TruCluster Server High Availability Case Study
Test Bed Software: V1.6 Archive
The
High
Availability Software Configuration
table lists the operating system, network, and services software configured on the production-level
cluster.
The test bed software configuration duplicates the production-level environment's
operating system version and patch level and the
NFS service, disk service, and tape service. It also uses LSM extensively to mirror the
root (/), /usr,
and /var
file systems.
The test environment
does not duplicate all of the system software running on the production system; nor does it run every
software application.
Our use of the production-level cluster and the test bed environment led to the following conclusions:
- It is more important to synchronize the test bed system with the versions of a select group
of software than it is for the test bed to duplicate everything on the production-level cluster.
You select the
software based on the needs of your critical applications or on the functions being exercised (for instance,
networking, security, etc.).
- Configure the test bed such that you can run load tests that simulate actual usage in
the production environment.
In addition to testing, you must develop a consistent roll-out procedure for quickly deploying software
changes from the test bed to your production-level cluster.
The test bed roll-out procedure that we use with the production-level cluster includes the following:
- Before making software changes, measure performance on the production and test bed environments.
- To modify the test bed, use standard tools, document each step, and record the down time.
For example, to
patch system code or a TruCluster Software product, use the dupatch utility to install
an aggregate Patch Kit on the test bed.
- Run the test bed system. Depending on the complexity of the change, we run the test bed system
for 10 to 20 days. For example, after installing a patch kit, we run the test bed for 10 days.

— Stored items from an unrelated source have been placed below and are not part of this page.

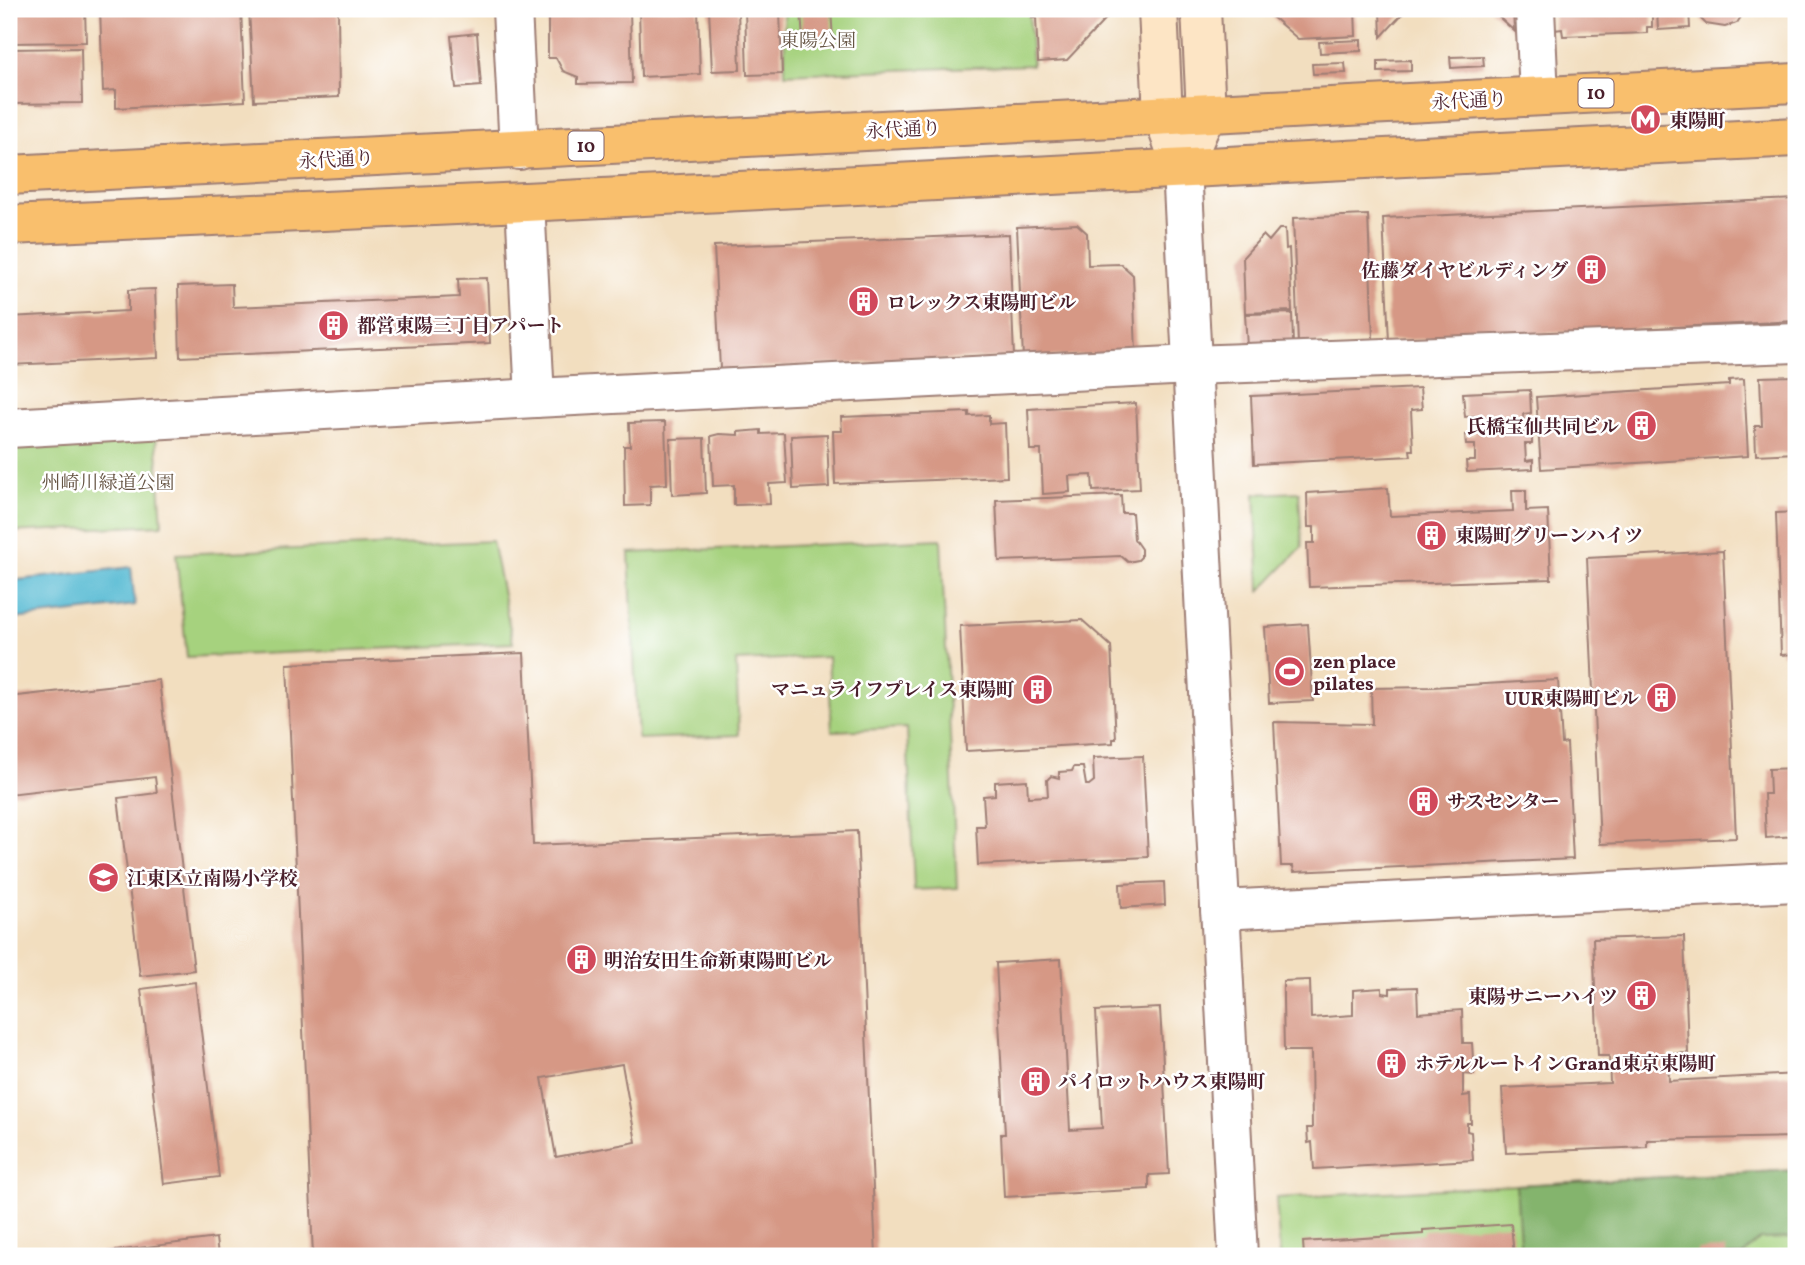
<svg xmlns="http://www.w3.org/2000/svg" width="1805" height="1265" font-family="Vollkorn,'Noto Serif JP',serif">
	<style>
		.green { fill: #a6d27e; stroke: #787854; stroke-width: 2 }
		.forest { fill: #84b46d; stroke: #676a4c; stroke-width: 2 }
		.water { fill: #54bad3; stroke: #4f6c7f; stroke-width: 2 }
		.building { fill: #d69885; fill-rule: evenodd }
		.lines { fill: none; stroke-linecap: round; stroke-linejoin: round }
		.minor-casing { stroke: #9e7e75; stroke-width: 42 }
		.tertiary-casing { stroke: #9e7e75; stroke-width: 42 }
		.secondary-casing { stroke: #9e7e75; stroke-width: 42 }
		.primary-casing { stroke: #9e7e75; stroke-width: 42 }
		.minor { stroke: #fff; stroke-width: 38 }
		.tertiary { stroke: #fff; stroke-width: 38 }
		.secondary { stroke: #fde5c5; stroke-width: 38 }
		.primary { stroke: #f9bf6d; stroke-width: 38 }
		.labels { text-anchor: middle; stroke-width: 5; stroke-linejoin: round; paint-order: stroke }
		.shield { fill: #fff; stroke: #80626b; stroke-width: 2 }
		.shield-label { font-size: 18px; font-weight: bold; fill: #4a1f2b }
		.park-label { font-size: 19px; fill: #654; stroke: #fff }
		.street-label { font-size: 19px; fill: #4a1f2b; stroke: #fff }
		.poi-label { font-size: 19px; font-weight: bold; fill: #4a1f2b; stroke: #fff; text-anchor: start }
	</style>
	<rect width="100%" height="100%" fill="#fff"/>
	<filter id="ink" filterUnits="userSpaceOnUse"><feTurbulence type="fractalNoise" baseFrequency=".0143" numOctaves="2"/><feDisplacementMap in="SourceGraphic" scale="14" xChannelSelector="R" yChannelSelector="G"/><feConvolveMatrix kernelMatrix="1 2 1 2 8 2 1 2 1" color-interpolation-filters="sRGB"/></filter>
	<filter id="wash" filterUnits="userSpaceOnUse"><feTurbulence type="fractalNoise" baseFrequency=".00686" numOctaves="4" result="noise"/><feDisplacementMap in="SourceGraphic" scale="28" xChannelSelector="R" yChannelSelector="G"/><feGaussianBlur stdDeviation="1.57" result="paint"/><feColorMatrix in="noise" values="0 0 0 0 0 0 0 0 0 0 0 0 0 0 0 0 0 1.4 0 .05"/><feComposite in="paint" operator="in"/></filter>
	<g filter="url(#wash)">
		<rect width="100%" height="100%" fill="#f2debf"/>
		<g class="green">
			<polygon points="784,9 1029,9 1032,65 785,74"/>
			<polygon points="156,434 162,525 9,532 9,441"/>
			<polygon points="1299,492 1302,547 1260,591 1255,494"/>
			<polygon points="941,539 957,888 914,890 907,728 832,731 828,657 736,661 739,735 638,739 629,553"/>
			<polygon points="492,541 513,643 187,657 176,554"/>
			<polygon points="1796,1170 1796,1256 1280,1256 1276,1198"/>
		</g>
		<polygon class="forest" points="1796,1170 1796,1238 1760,1239 1742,1256 1647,1256 1646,1251 1567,1256 1521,1256 1516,1185"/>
		<polygon class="water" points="131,567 135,605 14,619 10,581"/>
		<g id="blocks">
			<g class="building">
				<polygon points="9,9 85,9 86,42 9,43"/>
				<polygon points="100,9 241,9 245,101 116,108 116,90 103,91"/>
				<polygon points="249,9 338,9 339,97 254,101"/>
				<polygon points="548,9 630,9 632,83 578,84 578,77 563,71 556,58 548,58"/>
				<polygon points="639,9 698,9 700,74 641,77"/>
				<polygon points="709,9 738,9 740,70 712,71"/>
				<polygon points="745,9 780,9 782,74 747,75"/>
				<polygon points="801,9 831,9 833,40 803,42"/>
				<polygon points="1032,9 1115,9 1067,60 1038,62 1036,17 1032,17"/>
				<polygon points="1263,9 1355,9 1356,36 1298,39"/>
				<polygon points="1380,9 1407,9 1381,37"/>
				<polygon points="1490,9 1513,9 1514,31"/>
				<polygon points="1553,9 1652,9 1652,27 1647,27 1647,33 1563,36 1562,29 1554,30"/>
				<polygon points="1657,9 1689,9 1690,28 1658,30"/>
				<polygon points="1698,9 1743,9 1744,12 1737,23 1725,27 1706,24 1701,19"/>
				<polygon points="477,33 481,86 456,88 451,36"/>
				<polygon points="1361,40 1361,51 1320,53 1319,42"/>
				<polygon points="81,48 82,103 9,104 9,49"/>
				<polygon points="1483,56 1484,66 1451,68 1450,57"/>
				<polygon points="1411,60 1411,71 1378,72 1378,61"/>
				<polygon points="1345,63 1346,73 1313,74 1312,64"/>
				<polygon points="1796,199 1796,321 1389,341 1383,218"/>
				<polygon points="1368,215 1373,339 1298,344 1293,218"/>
				<polygon points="1077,224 1087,233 1088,265 1121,264 1133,275 1136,353 1023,358 1017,227"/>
				<polygon points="1279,229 1285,229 1286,249 1289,248 1292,311 1245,313 1243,257 1263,235 1269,241"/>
				<polygon points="1009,234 1014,357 720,369 714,246"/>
				<polygon points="487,278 490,343 180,357 178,286 232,284 233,307 459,297 458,279"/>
				<polygon points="155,289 158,358 9,365 9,317 128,311 128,290"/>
				<polygon points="1292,313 1293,344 1247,347 1245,314"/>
				<polygon points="1796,376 1796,453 1756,455 1755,426 1762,426 1760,377"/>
				<polygon points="1744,379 1748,456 1541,469 1536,397 1729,385 1729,380"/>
				<polygon points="1420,388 1422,409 1411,410 1413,450 1410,450 1411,456 1254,464 1251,396"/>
				<polygon points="1530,390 1531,413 1523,414 1525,434 1532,433 1532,444 1525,444 1526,461 1533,460 1533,469 1467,472 1466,461 1475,461 1475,445 1466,445 1465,435 1474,435 1474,416 1465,417 1463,393"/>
				<polygon points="1136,403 1140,489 1093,491 1092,475 1069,476 1070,492 1043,494 1041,450 1030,450 1028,409"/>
				<polygon points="969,412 969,416 989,415 989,424 1005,423 1007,477 835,484 833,431 842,431 841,417"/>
				<polygon points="665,422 667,484 650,485 650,505 625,506 624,446 630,446 629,423"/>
				<polygon points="761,430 761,434 784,433 787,483 769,484 770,504 734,505 734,485 713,486 711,436 719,434 738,435 738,432"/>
				<polygon points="827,434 829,487 793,489 791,436"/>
				<polygon points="704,438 706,493 672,495 670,439"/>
				<polygon points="1388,488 1390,516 1513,511 1512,490 1526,490 1526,511 1548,510 1551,579 1309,587 1307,543 1314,543 1314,527 1308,527 1307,493"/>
				<polygon points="1121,495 1122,513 1132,513 1134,539 1141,549 1141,557 1138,560 1128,562 1121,556 999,561 996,500"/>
				<polygon points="1796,512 1796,654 1781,655 1776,513"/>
				<polygon points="1723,551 1736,838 1600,844 1587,558"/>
				<polygon points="1082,620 1111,646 1116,739 1113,739 1113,743 966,751 960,626"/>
				<polygon points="1308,624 1313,701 1269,703 1265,627"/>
				<path d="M 524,653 L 533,845 L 857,831 L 876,1256 L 313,1256 L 287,664 ZM 622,1064 L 636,1142 L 556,1157 L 542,1078 Z"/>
				<polygon points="159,680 194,970 140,976 118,798 157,793 155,777 9,794 9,697"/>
				<polygon points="1558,680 1562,744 1567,743 1573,859 1294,872 1293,866 1281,866 1274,722 1372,724 1371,688 1432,687"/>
				<polygon points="1143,756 1148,857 978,865 976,826 985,826 983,796 995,795 995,782 1027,780 1028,797 1048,796 1047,780 1051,776 1059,778 1059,772 1072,771 1074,767 1083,767 1086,785 1089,785 1094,781 1093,758"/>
				<polygon points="1796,768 1796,836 1766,838 1764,794 1770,794 1769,769"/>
				<polygon points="1164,882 1165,905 1121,908 1120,884"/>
				<polygon points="1684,936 1688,1053 1668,1054 1669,1081 1796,1074 1796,1137 1647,1140 1647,1147 1506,1153 1502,1088 1610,1083 1609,1056 1598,1056 1593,939"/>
				<polygon points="1061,959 1070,1130 1102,1128 1096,1011 1160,1008 1169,1174 1149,1175 1149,1189 1004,1197 1001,1134 1005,1134 996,963"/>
				<polygon points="1310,980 1311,1018 1353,1015 1353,990 1382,988 1382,993 1390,994 1390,988 1417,987 1418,1013 1462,1010 1463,1043 1472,1043 1474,1075 1463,1074 1463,1096 1470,1095 1471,1123 1467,1123 1467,1131 1471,1132 1473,1160 1314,1169 1312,1142 1308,1143 1307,1128 1312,1128 1311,1051 1284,1051 1283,999 1283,981"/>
				<polygon points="195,982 219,1177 164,1184 141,989"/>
				<polygon points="1511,1224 1514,1256 1304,1256 1303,1242 1423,1234 1423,1230"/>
				<polygon points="216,1238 218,1256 85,1256 84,1255"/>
				<polygon points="1726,1249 1726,1256 1698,1256 1697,1250"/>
			</g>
		</g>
	</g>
	<g filter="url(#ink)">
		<use href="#blocks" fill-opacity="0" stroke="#9e7e75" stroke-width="2"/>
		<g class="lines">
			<defs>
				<g id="minor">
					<polyline points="512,9 519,150"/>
					<polyline points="1535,9 1539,96"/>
					<polyline points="525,202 535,398"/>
					<polyline points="9,428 535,398 1191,365 1796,343"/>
					<polyline points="1220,910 1796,882"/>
				</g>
				<polyline id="tertiary" points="1182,168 1238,1256"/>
				<g id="secondary">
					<polyline points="1158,9 1163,116 1174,146"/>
					<polyline points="1182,168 1206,113 1201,9"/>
				</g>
				<g id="primary">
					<polyline points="9,175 1796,83"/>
					<polyline points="9,225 525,202 1796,137"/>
				</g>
			</defs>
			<use href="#minor" class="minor-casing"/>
			<use href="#tertiary" class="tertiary-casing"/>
			<use href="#secondary" class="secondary-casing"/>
			<use href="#primary" class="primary-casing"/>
			<use href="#minor" class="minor"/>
			<use href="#tertiary" class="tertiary"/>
			<use href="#secondary" class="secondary"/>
			<use href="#primary" class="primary"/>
		</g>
	</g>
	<defs>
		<symbol id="metro-disc" viewBox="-11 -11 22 22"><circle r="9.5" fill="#d1495b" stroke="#fff"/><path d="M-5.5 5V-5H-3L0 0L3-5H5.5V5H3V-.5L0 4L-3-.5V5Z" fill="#fff"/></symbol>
		<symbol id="building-disc" viewBox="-11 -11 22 22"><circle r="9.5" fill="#d1495b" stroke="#fff"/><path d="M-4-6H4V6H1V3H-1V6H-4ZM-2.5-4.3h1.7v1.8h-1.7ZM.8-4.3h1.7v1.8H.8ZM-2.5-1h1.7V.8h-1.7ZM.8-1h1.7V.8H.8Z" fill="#fff"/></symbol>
		<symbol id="stadium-disc" viewBox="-11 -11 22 22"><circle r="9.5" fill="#d1495b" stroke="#fff"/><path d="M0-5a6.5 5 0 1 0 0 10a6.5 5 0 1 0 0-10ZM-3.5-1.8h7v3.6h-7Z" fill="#fff"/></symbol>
		<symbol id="school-disc" viewBox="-11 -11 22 22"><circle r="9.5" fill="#d1495b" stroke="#fff"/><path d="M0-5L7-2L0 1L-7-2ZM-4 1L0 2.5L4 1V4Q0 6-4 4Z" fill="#fff"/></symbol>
	</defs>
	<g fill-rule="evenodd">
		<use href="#metro-disc" x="1628" y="102" width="35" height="35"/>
		<use href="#building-disc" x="1574" y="252" width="35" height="35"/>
		<use href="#building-disc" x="846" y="284" width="35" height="35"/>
		<use href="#building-disc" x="316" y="308" width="35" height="35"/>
		<use href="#building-disc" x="1624" y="408" width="35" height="35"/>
		<use href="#building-disc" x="1414" y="518" width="35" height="35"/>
		<use href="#stadium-disc" x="1272" y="654" width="35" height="35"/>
		<use href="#building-disc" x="1020" y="672" width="35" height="35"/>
		<use href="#building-disc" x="1644" y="680" width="35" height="35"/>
		<use href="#building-disc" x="1406" y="784" width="35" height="35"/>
		<use href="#school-disc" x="86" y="860" width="35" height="35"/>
		<use href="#building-disc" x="564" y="942" width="35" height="35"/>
		<use href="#building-disc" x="1624" y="978" width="35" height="35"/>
		<use href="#building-disc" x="1374" y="1046" width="35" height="35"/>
		<use href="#building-disc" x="1018" y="1064" width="35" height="35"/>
	</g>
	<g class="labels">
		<g class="shield">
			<rect x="1578.5" y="78.5" width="35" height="29" rx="5"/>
			<rect x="568.5" y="131.5" width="35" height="29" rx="5"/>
		</g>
		<g class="shield-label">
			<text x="1596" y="99">10</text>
			<text x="586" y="152">10</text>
		</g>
		<g class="park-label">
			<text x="818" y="47">東陽公園</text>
			<text x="108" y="489">州崎川緑道公園</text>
		</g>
		<g class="street-label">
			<text transform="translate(1469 100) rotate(-3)" y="7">永代通り</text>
			<text transform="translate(903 129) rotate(-3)" y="7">永代通り</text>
			<text transform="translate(336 159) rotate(-3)" y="7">永代通り</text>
		</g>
		<g class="poi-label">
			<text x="1669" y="127">東陽町</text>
			<text x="1568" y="277" text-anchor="end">佐藤ダイヤビルディング</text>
			<text x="887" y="309">ロレックス東陽町ビル</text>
			<text x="357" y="332">都営東陽三丁目アパート</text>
			<text x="1619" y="433" text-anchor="end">氏橋宝仙共同ビル</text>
			<text x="1455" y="542">東陽町グリーンハイツ</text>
			<text x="1313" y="668">zen place<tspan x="1313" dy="22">pilates</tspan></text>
			<text x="1015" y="696" text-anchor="end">マニュライフプレイス東陽町</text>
			<text x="1639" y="705" text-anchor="end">UUR東陽町ビル</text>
			<text x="1447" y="808">サスセンター</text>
			<text x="127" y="885">江東区立南陽小学校</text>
			<text x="604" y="967">明治安田生命新東陽町ビル</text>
			<text x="1618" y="1003" text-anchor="end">東陽サニーハイツ</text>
			<text x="1415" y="1070">ホテルルートインGrand東京東陽町</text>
			<text x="1058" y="1088">パイロットハウス東陽町</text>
		</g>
	</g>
	<rect width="1805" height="1265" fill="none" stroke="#fff" stroke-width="35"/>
</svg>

After upgrading the operating system, we run the test bed for 20 days. Running the test bed includes
the following activities:
- Load tests that cover typical workloads as well as atypical situations (such
as the simulation of low memory or full disks).
- Executing key business applications.
- Standard and automated tests that exercise the subsystems that were changed.
- Upon completion of step 3, re-measure test bed performance and compare it against the initial
measurement. If satisfactory, use
the downtime records to schedule the deployment of the changed software to the production environment.
- Use standard tools and the documented procedure from step 2 to install the changes on the
production system.
|